(EXTRACTED MATERIAL begins)

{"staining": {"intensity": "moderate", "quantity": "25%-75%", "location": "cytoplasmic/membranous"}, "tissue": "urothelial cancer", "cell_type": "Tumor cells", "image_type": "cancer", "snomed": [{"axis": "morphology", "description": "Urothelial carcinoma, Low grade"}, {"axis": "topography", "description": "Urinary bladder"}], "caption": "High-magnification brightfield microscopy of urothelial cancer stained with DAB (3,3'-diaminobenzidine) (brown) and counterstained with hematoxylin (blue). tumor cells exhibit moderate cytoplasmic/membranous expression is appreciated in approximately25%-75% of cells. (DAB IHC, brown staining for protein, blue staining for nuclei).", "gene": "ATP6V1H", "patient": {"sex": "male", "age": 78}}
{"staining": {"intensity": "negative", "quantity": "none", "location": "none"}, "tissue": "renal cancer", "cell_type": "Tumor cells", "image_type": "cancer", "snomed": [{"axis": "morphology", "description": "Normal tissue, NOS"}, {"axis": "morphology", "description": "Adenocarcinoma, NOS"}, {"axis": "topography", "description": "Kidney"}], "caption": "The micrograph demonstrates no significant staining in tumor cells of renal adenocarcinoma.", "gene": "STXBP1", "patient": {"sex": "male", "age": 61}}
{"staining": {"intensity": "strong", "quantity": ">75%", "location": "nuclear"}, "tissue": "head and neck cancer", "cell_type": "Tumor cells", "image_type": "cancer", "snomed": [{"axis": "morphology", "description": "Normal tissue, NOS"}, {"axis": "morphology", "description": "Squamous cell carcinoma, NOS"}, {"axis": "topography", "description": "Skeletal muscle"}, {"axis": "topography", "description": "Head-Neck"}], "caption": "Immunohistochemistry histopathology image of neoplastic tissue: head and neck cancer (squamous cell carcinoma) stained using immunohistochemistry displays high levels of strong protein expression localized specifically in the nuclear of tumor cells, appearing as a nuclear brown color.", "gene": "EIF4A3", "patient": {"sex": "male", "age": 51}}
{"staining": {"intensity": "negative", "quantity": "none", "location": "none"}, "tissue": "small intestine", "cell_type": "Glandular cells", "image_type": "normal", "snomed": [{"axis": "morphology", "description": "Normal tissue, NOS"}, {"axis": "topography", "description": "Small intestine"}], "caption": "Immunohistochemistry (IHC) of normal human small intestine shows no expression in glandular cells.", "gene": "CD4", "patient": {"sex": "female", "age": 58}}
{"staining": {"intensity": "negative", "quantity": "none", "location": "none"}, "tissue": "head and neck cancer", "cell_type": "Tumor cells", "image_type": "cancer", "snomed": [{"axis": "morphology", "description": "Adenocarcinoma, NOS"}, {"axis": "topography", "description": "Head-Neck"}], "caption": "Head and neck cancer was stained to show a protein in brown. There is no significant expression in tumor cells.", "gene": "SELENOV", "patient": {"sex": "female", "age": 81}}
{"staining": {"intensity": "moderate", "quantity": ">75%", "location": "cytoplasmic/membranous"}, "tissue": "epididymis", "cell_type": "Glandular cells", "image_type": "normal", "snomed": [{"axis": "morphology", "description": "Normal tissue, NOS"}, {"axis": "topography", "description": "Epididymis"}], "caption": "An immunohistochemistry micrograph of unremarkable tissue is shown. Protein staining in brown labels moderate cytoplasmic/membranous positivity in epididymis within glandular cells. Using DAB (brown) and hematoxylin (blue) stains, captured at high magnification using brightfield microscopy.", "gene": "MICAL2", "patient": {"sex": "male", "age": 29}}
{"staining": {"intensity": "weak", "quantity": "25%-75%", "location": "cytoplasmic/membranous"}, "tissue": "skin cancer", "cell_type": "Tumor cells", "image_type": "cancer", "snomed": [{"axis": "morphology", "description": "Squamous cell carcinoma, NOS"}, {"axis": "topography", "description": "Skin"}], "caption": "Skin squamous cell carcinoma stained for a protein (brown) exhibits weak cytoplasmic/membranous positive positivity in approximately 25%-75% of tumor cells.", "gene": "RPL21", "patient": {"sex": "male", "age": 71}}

(EXTRACTED MATERIAL ends)

- TASK INSTRUCTIONS
The full set of entries above has to be restated exactly.

- WRITTEN RESPONSE
{"staining": {"intensity": "moderate", "quantity": "25%-75%", "location": "cytoplasmic/membranous"}, "tissue": "urothelial cancer", "cell_type": "Tumor cells", "image_type": "cancer", "snomed": [{"axis": "morphology", "description": "Urothelial carcinoma, Low grade"}, {"axis": "topography", "description": "Urinary bladder"}], "caption": "High-magnification brightfield microscopy of urothelial cancer stained with DAB (3,3'-diaminobenzidine) (brown) and counterstained with hematoxylin (blue). tumor cells exhibit moderate cytoplasmic/membranous expression is appreciated in approximately25%-75% of cells. (DAB IHC, brown staining for protein, blue staining for nuclei).", "gene": "ATP6V1H", "patient": {"sex": "male", "age": 78}}
{"staining": {"intensity": "negative", "quantity": "none", "location": "none"}, "tissue": "renal cancer", "cell_type": "Tumor cells", "image_type": "cancer", "snomed": [{"axis": "morphology", "description": "Normal tissue, NOS"}, {"axis": "morphology", "description": "Adenocarcinoma, NOS"}, {"axis": "topography", "description": "Kidney"}], "caption": "The micrograph demonstrates no significant staining in tumor cells of renal adenocarcinoma.", "gene": "STXBP1", "patient": {"sex": "male", "age": 61}}
{"staining": {"intensity": "strong", "quantity": ">75%", "location": "nuclear"}, "tissue": "head and neck cancer", "cell_type": "Tumor cells", "image_type": "cancer", "snomed": [{"axis": "morphology", "description": "Normal tissue, NOS"}, {"axis": "morphology", "description": "Squamous cell carcinoma, NOS"}, {"axis": "topography", "description": "Skeletal muscle"}, {"axis": "topography", "description": "Head-Neck"}], "caption": "Immunohistochemistry histopathology image of neoplastic tissue: head and neck cancer (squamous cell carcinoma) stained using immunohistochemistry displays high levels of strong protein expression localized specifically in the nuclear of tumor cells, appearing as a nuclear brown color.", "gene": "EIF4A3", "patient": {"sex": "male", "age": 51}}
{"staining": {"intensity": "negative", "quantity": "none", "location": "none"}, "tissue": "small intestine", "cell_type": "Glandular cells", "image_type": "normal", "snomed": [{"axis": "morphology", "description": "Normal tissue, NOS"}, {"axis": "topography", "description": "Small intestine"}], "caption": "Immunohistochemistry (IHC) of normal human small intestine shows no expression in glandular cells.", "gene": "CD4", "patient": {"sex": "female", "age": 58}}
{"staining": {"intensity": "negative", "quantity": "none", "location": "none"}, "tissue": "head and neck cancer", "cell_type": "Tumor cells", "image_type": "cancer", "snomed": [{"axis": "morphology", "description": "Adenocarcinoma, NOS"}, {"axis": "topography", "description": "Head-Neck"}], "caption": "Head and neck cancer was stained to show a protein in brown. There is no significant expression in tumor cells.", "gene": "SELENOV", "patient": {"sex": "female", "age": 81}}
{"staining": {"intensity": "moderate", "quantity": ">75%", "location": "cytoplasmic/membranous"}, "tissue": "epididymis", "cell_type": "Glandular cells", "image_type": "normal", "snomed": [{"axis": "morphology", "description": "Normal tissue, NOS"}, {"axis": "topography", "description": "Epididymis"}], "caption": "An immunohistochemistry micrograph of unremarkable tissue is shown. Protein staining in brown labels moderate cytoplasmic/membranous positivity in epididymis within glandular cells. Using DAB (brown) and hematoxylin (blue) stains, captured at high magnification using brightfield microscopy.", "gene": "MICAL2", "patient": {"sex": "male", "age": 29}}
{"staining": {"intensity": "weak", "quantity": "25%-75%", "location": "cytoplasmic/membranous"}, "tissue": "skin cancer", "cell_type": "Tumor cells", "image_type": "cancer", "snomed": [{"axis": "morphology", "description": "Squamous cell carcinoma, NOS"}, {"axis": "topography", "description": "Skin"}], "caption": "Skin squamous cell carcinoma stained for a protein (brown) exhibits weak cytoplasmic/membranous positive positivity in approximately 25%-75% of tumor cells.", "gene": "RPL21", "patient": {"sex": "male", "age": 71}}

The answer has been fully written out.